-- Data section follows --
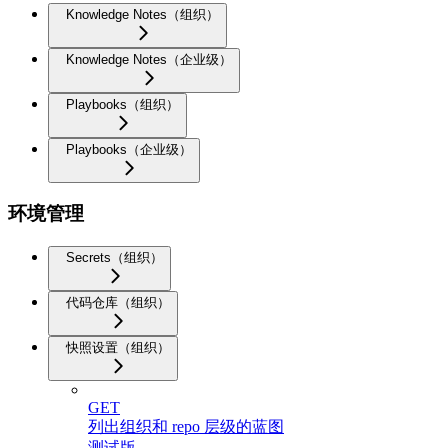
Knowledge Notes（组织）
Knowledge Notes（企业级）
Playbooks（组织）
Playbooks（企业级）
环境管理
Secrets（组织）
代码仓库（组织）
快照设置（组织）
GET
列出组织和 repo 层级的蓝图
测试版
-- Data section concluded --
**What is needed**
Copy out each line of the listing that holds the string "Notes".

**Exercise result**
Knowledge Notes（组织）
Knowledge Notes（企业级）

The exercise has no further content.